▶ Work task:
List each line of the material that contains the string "Каменск".

▶ Supplied entries:
┏━━

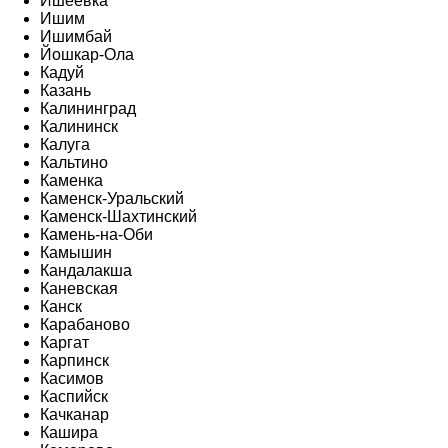
Ишеевка
Ишим
Ишимбай
Йошкар-Ола
Кадуй
Казань
Калининград
Калининск
Калуга
Кальтино
Каменка
Каменск-Уральский
Каменск-Шахтинский
Камень-на-Оби
Камышин
Кандалакша
Каневская
Канск
Карабаново
Каргат
Карпинск
Касимов
Каспийск
Качканар
Кашира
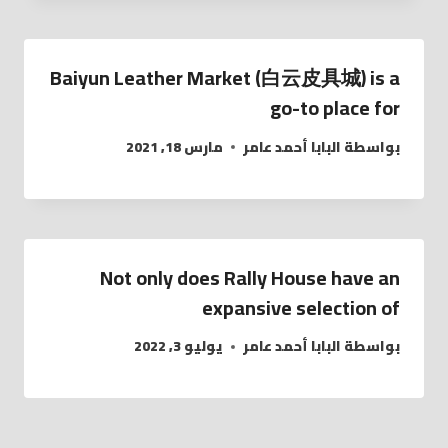
Baiyun Leather Market (白云皮具城​) is a
go-to place for
بواسطة
البابا أحمد عامر
مارس 18, 2021
Not only does Rally House have an
expansive selection of
بواسطة
البابا أحمد عامر
يوليو 3, 2022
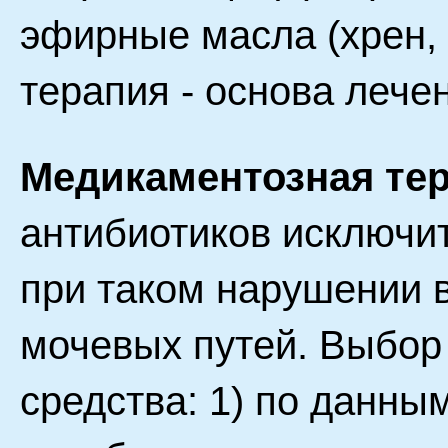
эфирные масла (хрен, 
терапия - основа лече
Медикаментозная тер
антибиотиков исключи
при таком нарушении 
мочевых путей. Выбор
средства: 1) по данны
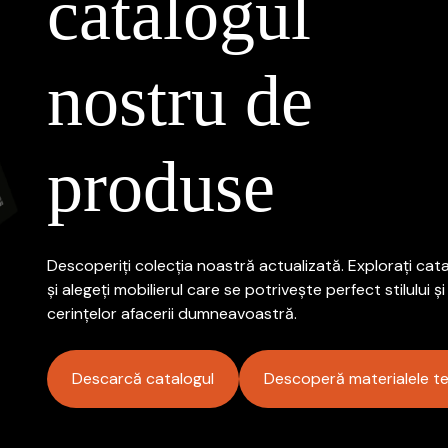
catalogul
nostru de
produse
Descoperiți colecția noastră actualizată. Explorați cata
și alegeți mobilierul care se potrivește perfect stilului și
cerințelor afacerii dumneavoastră.
Descarcă catalogul
Descoperă materialele te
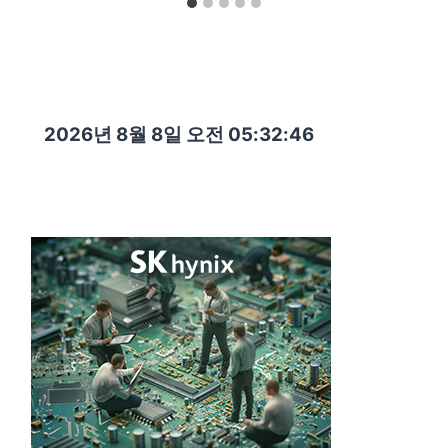
2026년 8월 8일 오전 05:32:47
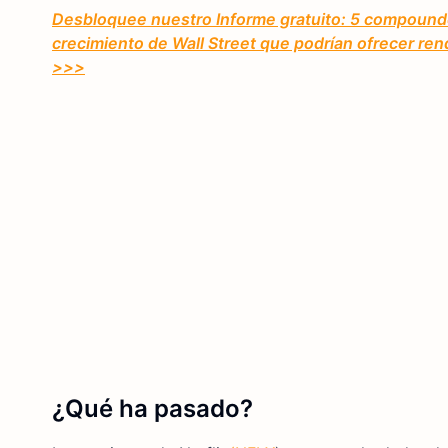
Desbloquee nuestro Informe gratuito: 5 compounder
crecimiento de Wall Street que podrían ofrecer ren
>>>
¿Qué ha pasado?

┗━━

▶ The completed task:
Каменск-Уральский
Каменск-Шахтинский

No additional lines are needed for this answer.